But Gorsuch’s argument ignores the dramatic decrease in all civil trials over the past several decades. In all civil cases, not just libel suits, trials have largely been replaced by settlements. Such settlements, including in libel cases, can reach many millions of dollars.

For the new report, MLRC collected data from 12 major news media companies about more than 200 libel complaints they collectively received since 2009. That data reveals no evidence that the number of media libel cases has decreased in recent years. Rather, it validates the perception of news media companies and their lawyers that the number of cases has increased. The total cases in just that sample rose from 74 to 115 in the period from 2016 to 2021 compared to the preceding six years.

In our experience, these cases are not typically intended to secure compensation for actual injury to reputation. Instead, they are intended to punish the media for speaking truth to power and to dissuade it from doing so in the future. And many of these cases are funded not by the allegedly aggrieved plaintiff, but by wealthy individuals and institutions with ideological or political axes to grind and scores to settle.

As for the contemporary “media landscape,” Gorsuch confuses the role played by social media platforms that act as distributors of content created by others, with the very different function performed by the news media. The ills that Gorsuch rightly condemns — the distribution of irresponsible and often dangerous misinformation — are not a creature of the press or of Sullivan, but rather of Section 230 of the Communications Decency Act, which does “immunize” online platforms from liability arising from the content they disseminate.

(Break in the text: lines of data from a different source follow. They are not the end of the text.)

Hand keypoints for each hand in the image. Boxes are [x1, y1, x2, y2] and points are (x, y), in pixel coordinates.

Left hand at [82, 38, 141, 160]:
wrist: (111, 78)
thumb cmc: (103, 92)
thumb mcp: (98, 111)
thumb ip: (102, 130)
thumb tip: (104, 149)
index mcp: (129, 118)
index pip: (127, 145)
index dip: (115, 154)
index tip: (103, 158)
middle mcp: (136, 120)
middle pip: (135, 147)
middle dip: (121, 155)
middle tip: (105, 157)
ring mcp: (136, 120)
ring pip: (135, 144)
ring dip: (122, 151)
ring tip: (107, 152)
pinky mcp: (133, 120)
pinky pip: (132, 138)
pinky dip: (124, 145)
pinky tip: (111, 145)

Make no mistake, but for Sullivan, libel lawsuits brought by powerful persons would — as William J. Brennan Jr. wrote in Sullivan — deter “critics of official conduct . . . from voicing their criticism, even though it is believed to be true and even though it is, in fact, true, because of doubt whether it can be proved in court or fear of the expense of having to do so.”

This is an era where the number of news outlets has decreased dramatically, resulting in a reduction of coverage of local governments. The last thing we need is a greater disincentive to report about corruption in and negligence by local officials and institutions because of the threat of financially devastating libel suits arising from honest errors.

In short, what was true in 1964 remains true today: A libel law regime without “breathing space” for unintentional falsehoods will inevitably result in significantly less debate on public issues by an informed citizenry — the lifeblood of a functioning democracy.